The basic approach is to use functions in the XML package to import and parse raw HTML from the web pages on the Digital Conservancy. This raw HTML is then further parsed using some of the base functions in R, such as grep and strsplit. The tricky part is to find the permanent URL for each student that contains the relevant information. I used the ‘browse by author’ search page as a starting point. Each ‘browse by author’ page contains links to 21 individuals. The code first imports the HTML, finds the permanent URL for each author, reads the HTML for each permanent URL, finds the relevant data for each dissertation, then continues with the next page of 21 authors. The loop stops once all records are imported.
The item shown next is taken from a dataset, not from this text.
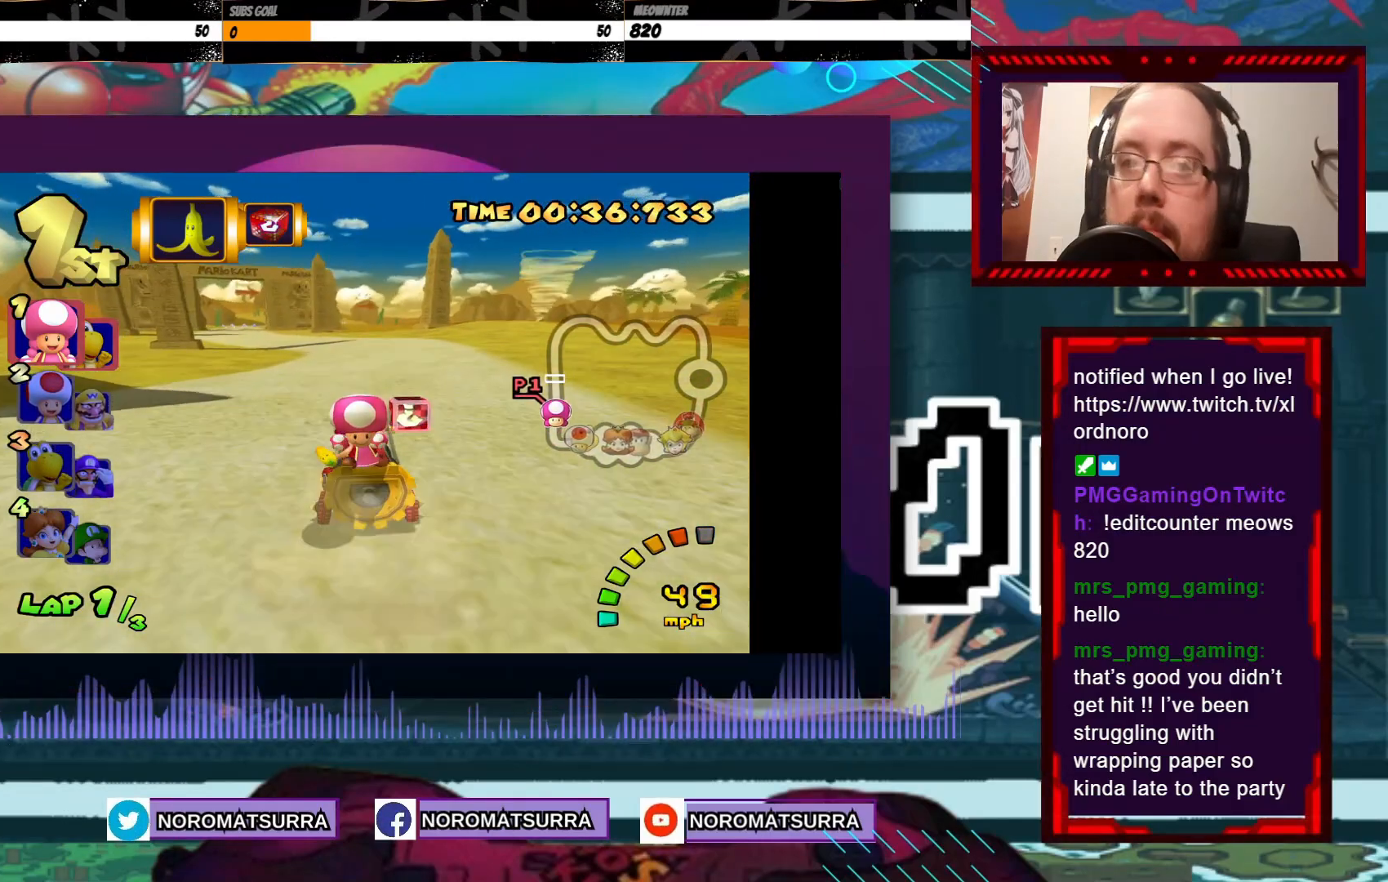
{"buttons": ["A"], "left_stick": "left", "events": [[450, "left_stick", "left"]]}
The important part is to identify the format of each URL so the code knows where to look and where to re-initiate each search. For example, each author has a permanent URL that has the basic form http://conservancy.umn.edu/ plus ‘handle/12345’, where the last five digits are unique to each author (although the number of digits varied). Once the raw HTML is read in for each page of 21 authors, the code has to find text where the word ‘handle’ appears and then save the following digits to the output object. The permanent URL for each student is then accessed and parsed. The important piece of information for each student takes the following form:

University of Minnesota Ph.D. dissertation. July 2012. Major: Business. Advisor: Jane Doe. 1 computer file (PDF); iv, 147 pages, appendices A-B.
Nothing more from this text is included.